Cet article a été publié par Charlie Hebdo le 16 octobre 2013

Le Conseil constitutionnel valide la loi sur l’interdiction de la fracturation hydraulique. Derrière cette « victoire » à la Pyrrhus, tout est prêt, chez les socialos comme à droite, pour le grand voyage vers l’Eldorado.

Vendredi passé, le Conseil constitutionnel, saisi par le Conseil d’État après d’une plainte de l’industriel américain Schuepbach, a validé toute la loi de 2011 sur l’interdiction des gaz de schiste. C’est donc fini, et les cocoricos n’ont pas manqué de s’élever dans le ciel tricolore, de José Bové au ministre de l’Écologie, Philippe Martin. Encore une victoire française !

--------

TRAVAIL À RÉALISER:
Recopiez à l'identique le passage de l'extrait sur les gaz de schiste qui commence à « Cet article a » et se termine à « une victoire française ! ». Les enregistrements qui suivent forment un matériau indépendant de l'extrait.

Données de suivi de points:
--------

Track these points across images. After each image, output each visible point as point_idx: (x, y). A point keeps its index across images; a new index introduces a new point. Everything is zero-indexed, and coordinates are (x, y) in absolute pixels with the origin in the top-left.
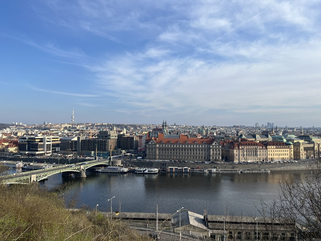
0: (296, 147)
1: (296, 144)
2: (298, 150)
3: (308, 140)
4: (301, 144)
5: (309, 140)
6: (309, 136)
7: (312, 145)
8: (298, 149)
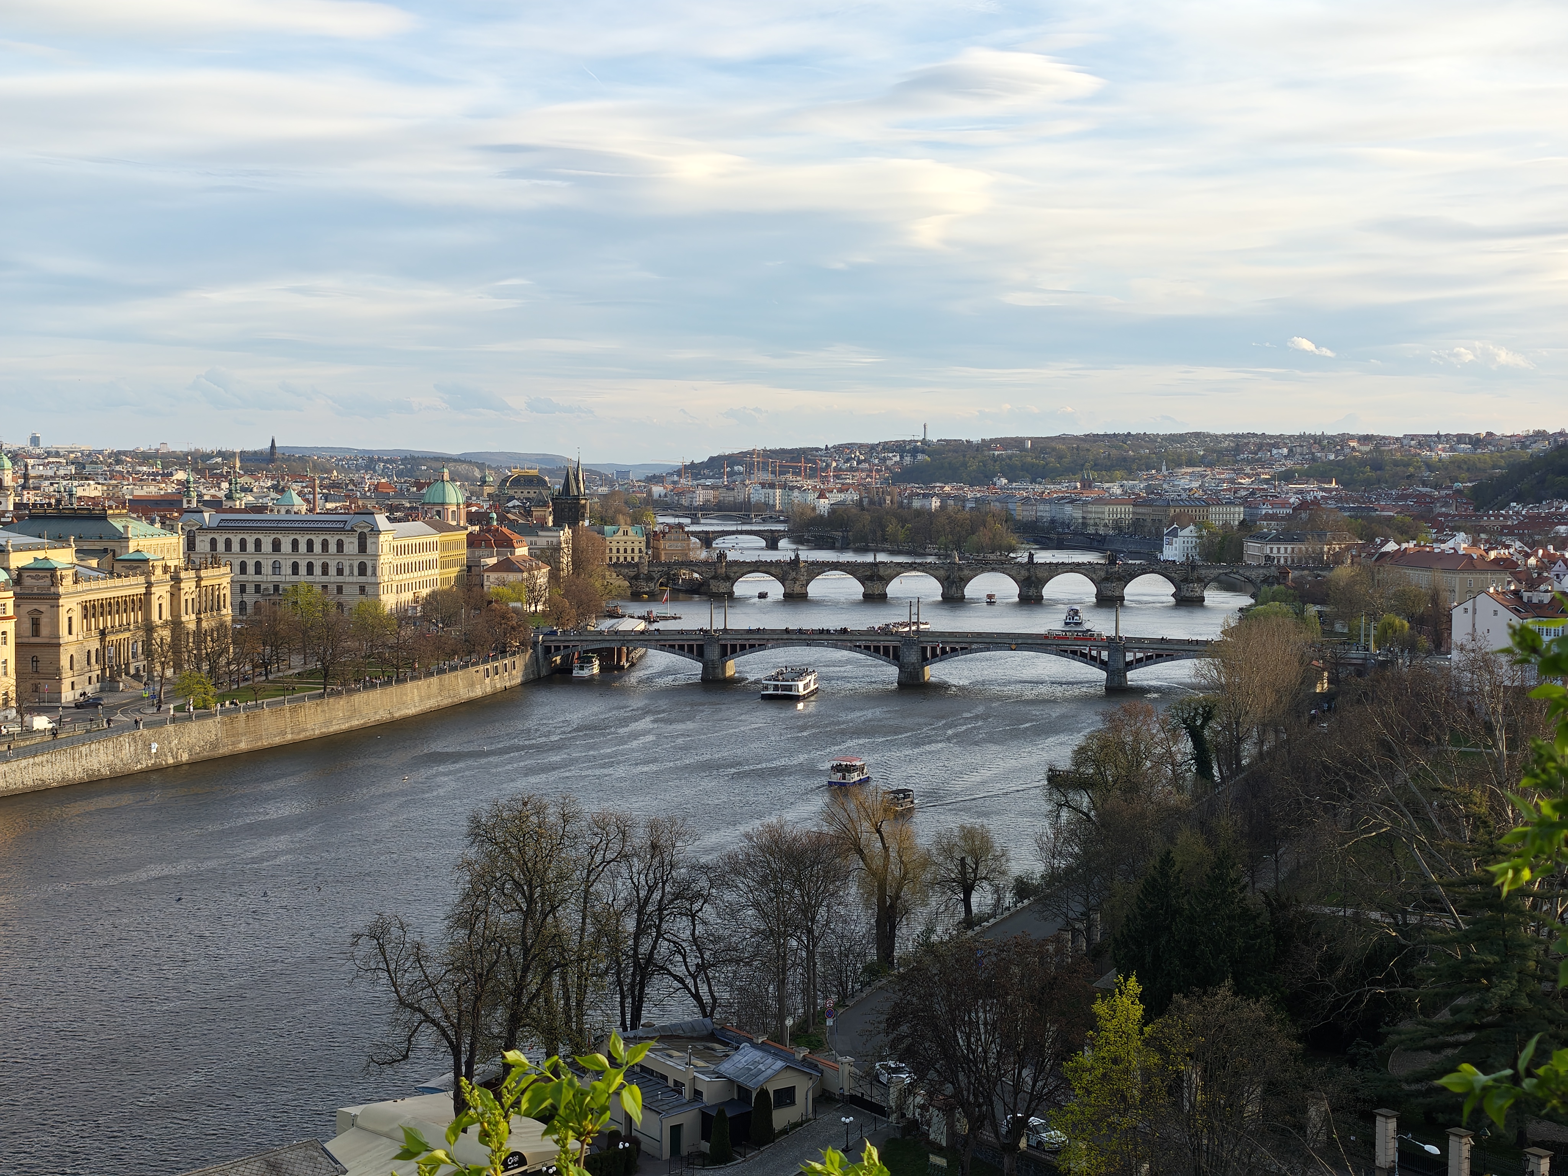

--------

RÉSULTAT ATTENDU:
Cet article a été publié par Charlie Hebdo le 16 octobre 2013

Le Conseil constitutionnel valide la loi sur l’interdiction de la fracturation hydraulique. Derrière cette « victoire » à la Pyrrhus, tout est prêt, chez les socialos comme à droite, pour le grand voyage vers l’Eldorado.

Vendredi passé, le Conseil constitutionnel, saisi par le Conseil d’État après d’une plainte de l’industriel américain Schuepbach, a validé toute la loi de 2011 sur l’interdiction des gaz de schiste. C’est donc fini, et les cocoricos n’ont pas manqué de s’élever dans le ciel tricolore, de José Bové au ministre de l’Écologie, Philippe Martin. Encore une victoire française !